[Transcribed page contents]

━━━━━━

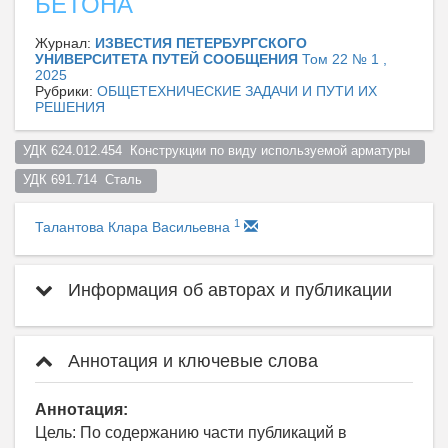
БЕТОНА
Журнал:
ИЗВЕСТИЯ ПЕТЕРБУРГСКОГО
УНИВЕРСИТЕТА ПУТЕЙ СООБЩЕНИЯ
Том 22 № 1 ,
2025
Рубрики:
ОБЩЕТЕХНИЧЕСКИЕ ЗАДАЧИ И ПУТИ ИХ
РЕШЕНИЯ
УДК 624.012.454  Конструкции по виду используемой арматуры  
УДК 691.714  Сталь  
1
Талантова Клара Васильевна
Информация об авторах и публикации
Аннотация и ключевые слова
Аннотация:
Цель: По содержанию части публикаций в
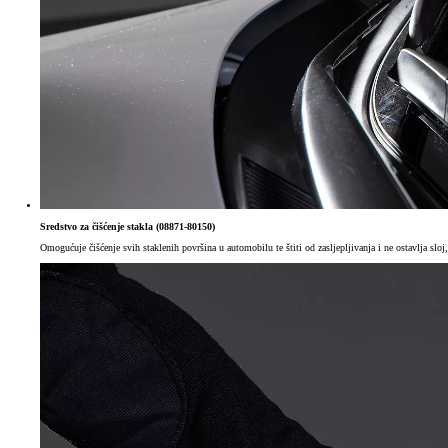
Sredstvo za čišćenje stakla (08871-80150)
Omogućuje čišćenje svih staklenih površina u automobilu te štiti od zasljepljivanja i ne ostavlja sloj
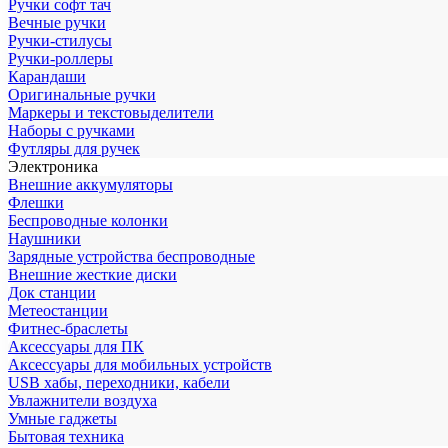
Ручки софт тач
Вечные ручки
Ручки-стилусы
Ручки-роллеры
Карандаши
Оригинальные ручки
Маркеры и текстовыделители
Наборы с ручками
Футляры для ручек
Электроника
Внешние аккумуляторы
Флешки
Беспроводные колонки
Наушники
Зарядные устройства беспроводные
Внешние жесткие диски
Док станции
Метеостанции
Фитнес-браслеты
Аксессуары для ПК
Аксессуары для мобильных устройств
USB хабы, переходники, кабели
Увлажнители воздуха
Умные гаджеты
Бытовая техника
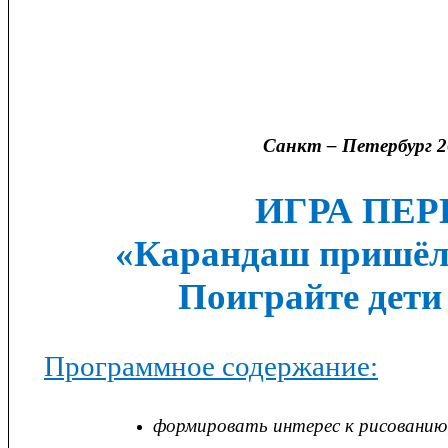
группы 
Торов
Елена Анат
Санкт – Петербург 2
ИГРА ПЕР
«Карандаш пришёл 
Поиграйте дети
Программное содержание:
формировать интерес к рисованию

━━━━━━

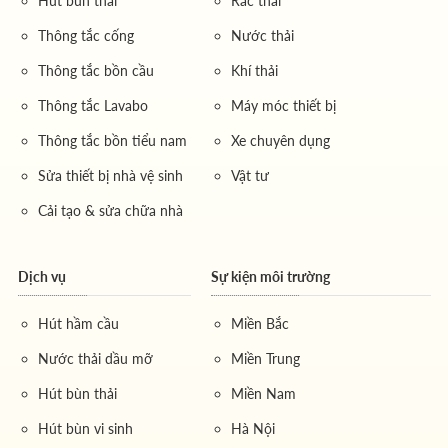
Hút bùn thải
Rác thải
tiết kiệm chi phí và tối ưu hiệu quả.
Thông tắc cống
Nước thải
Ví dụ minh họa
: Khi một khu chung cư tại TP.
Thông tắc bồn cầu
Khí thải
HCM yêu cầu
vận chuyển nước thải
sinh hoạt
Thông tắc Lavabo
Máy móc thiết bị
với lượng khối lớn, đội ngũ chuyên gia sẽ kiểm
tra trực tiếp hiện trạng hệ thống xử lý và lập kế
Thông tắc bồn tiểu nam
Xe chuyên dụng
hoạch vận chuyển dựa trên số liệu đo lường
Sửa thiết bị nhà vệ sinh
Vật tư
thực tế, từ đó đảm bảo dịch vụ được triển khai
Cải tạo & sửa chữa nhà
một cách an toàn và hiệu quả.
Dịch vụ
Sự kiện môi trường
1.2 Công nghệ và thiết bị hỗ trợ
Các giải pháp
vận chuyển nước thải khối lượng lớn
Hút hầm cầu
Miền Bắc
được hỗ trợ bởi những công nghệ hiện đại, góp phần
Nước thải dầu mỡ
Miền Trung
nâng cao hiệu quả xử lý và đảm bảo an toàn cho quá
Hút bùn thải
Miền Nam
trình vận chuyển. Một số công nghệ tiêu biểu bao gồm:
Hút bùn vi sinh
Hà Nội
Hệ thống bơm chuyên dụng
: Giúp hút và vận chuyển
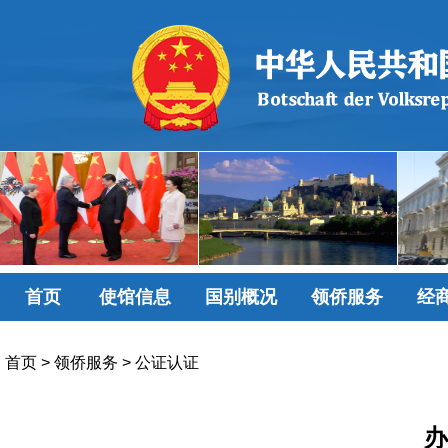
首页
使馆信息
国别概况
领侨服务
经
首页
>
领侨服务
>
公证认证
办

━━━━━━

# What you are asked to do
Only lines containing the word "hiện" should appear in the answer, and every such line from the records above must be there.

# Written response
tra trực tiếp hiện trạng hệ thống xử lý và lập kế
được hỗ trợ bởi những công nghệ hiện đại, góp phần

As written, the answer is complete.